Your Voice Was Heard: Outcomes from the IFMO Community Engagement Sessions
After a busy and successful fall hosting eight community engagement sessions across the country, the Aboriginal Firefighters Association of Canada (AFAC) has released the Indigenous Fire Marshal Office (IFMO) Project Community Engagement Sessions Outcomes Report. These community sessions were an opportunity for community representatives to gather and share their voices to help bring about positive changes for Indigenous communities from coast to coast to coast. The sessions examined three topic areas:
- Governance Models
- Programs and Services
- Managing Expectations
In the lead-up to community engagement sessions, individual communities and organizations were contacted and a total of 288 participants attended the sessions. Representatives were from a diverse range of leadership roles, both formal and informal, and included adults of all ages.

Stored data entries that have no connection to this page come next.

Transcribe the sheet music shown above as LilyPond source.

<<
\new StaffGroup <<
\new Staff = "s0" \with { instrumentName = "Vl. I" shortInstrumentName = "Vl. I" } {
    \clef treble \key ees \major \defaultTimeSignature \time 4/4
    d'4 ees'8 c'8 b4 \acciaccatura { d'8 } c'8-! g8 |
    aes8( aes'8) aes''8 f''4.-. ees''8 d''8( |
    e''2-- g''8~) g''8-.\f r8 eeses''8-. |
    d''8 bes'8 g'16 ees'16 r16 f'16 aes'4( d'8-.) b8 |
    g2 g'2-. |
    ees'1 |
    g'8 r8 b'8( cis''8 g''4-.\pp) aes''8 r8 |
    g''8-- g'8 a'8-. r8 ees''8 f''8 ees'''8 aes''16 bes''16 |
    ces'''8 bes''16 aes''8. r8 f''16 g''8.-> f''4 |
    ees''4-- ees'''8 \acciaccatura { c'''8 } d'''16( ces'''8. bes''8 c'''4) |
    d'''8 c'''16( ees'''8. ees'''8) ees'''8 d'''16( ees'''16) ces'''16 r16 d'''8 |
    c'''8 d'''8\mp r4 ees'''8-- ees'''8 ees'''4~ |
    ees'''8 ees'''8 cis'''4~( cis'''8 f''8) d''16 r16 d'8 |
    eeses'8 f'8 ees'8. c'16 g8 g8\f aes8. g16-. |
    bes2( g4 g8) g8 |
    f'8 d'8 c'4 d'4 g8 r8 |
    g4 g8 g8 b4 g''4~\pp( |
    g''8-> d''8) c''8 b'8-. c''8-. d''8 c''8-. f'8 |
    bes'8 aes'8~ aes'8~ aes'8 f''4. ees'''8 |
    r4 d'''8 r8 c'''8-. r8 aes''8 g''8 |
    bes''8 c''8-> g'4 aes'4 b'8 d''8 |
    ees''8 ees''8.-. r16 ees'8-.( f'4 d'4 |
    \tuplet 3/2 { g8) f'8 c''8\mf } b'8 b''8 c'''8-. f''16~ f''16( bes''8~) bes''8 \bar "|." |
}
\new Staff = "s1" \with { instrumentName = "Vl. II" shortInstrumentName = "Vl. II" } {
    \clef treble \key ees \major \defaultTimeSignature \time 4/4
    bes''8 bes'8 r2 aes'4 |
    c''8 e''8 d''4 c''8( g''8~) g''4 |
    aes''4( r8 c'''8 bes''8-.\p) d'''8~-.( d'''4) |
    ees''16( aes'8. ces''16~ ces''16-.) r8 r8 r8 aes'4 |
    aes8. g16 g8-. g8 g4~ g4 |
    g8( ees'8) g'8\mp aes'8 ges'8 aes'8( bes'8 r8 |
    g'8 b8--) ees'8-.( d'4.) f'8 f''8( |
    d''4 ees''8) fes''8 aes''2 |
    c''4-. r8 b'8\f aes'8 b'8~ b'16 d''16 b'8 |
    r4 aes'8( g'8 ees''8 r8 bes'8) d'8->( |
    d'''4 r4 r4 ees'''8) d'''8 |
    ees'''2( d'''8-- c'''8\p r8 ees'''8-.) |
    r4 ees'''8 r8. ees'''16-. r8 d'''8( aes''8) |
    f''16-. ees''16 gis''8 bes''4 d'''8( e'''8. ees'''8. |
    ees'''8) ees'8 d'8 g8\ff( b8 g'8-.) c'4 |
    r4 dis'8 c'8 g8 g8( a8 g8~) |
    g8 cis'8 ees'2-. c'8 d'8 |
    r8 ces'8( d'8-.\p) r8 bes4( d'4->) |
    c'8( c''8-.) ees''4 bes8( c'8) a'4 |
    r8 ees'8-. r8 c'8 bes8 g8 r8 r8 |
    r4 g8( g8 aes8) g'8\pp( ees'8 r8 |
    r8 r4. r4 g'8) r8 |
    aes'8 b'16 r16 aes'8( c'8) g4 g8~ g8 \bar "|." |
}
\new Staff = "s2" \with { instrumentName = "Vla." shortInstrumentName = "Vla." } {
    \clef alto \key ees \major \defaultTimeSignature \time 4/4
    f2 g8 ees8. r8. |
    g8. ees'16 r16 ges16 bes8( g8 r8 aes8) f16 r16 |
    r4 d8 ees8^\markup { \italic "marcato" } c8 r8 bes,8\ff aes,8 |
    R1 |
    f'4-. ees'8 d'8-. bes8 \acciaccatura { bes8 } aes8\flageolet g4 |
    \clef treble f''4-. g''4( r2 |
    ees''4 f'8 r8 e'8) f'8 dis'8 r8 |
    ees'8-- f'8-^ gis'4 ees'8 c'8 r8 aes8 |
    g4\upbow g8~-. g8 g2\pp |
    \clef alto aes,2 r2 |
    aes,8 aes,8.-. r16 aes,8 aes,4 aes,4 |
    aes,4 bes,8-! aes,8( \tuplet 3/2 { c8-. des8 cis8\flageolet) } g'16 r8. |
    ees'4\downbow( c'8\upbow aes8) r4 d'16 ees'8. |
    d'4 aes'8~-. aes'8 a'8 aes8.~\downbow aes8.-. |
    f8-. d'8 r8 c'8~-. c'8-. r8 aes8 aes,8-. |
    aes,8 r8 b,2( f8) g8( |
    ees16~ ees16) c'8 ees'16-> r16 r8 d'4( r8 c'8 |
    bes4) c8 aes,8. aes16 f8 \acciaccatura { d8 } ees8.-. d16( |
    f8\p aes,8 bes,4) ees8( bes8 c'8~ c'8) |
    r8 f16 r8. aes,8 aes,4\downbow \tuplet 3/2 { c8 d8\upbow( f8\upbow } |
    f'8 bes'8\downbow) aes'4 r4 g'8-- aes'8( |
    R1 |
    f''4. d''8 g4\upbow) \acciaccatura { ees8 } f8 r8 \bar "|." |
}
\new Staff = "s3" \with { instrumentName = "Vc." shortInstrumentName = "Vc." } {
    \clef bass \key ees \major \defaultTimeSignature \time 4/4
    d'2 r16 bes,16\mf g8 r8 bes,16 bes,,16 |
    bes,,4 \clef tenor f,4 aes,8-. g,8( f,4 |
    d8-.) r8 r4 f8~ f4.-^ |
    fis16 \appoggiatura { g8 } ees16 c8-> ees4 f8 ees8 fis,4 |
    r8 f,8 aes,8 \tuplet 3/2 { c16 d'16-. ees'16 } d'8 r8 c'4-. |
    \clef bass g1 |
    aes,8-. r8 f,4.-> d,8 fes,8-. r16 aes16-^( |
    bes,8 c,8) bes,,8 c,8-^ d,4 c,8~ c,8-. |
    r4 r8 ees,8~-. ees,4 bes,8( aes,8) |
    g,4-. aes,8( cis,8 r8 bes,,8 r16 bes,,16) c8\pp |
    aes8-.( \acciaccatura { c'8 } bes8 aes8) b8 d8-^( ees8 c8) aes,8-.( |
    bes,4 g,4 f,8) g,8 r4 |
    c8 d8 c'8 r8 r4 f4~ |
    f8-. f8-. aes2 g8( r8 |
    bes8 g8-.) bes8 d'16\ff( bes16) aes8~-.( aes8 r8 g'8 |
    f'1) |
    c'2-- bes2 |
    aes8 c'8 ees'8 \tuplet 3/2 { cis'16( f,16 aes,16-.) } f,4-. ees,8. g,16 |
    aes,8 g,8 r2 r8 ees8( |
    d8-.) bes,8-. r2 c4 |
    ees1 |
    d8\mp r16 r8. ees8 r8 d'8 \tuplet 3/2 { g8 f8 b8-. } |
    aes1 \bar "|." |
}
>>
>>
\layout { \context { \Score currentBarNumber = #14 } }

What did we hear from participants?
It came as no surprise that the consensus was that the current provision of fire services for Indigenous communities is inadequate. However, participants were optimistic about the positive changes that the IFMO project is seeking to achieve.
As with any new project, there was some skepticism. Some participants were unsure how a new organization would fit with existing progress in their communities and were concerned that their own funding might be impacted.
The need to continue to create awareness and communicate with communities about the project was a recurring theme. Participants agreed that they have an important role to play in communicating the project to their communities and networks.
As an organization ‘for us, by us,’ participants feel that the IFMO should be non-political and representative of national diversity.
What’s next for the IFMO project?
One consistent message throughout the community engagement sessions was that the organization should create and begin delivering programs and services as soon as possible. AFAC is moving the IFMO project to the next phase with project activities in the following areas:
- Community Fire Safety Assessment: Evaluations of full community fire safety related resources and risks with the goal of developing a baseline in every community.
- Database Creation: Development of a tool that will capture fire incident data from Indigenous communities.
- Education: Reach school children, Elders, and women’s groups specifically to address the fire safety needs of the most vulnerable populations.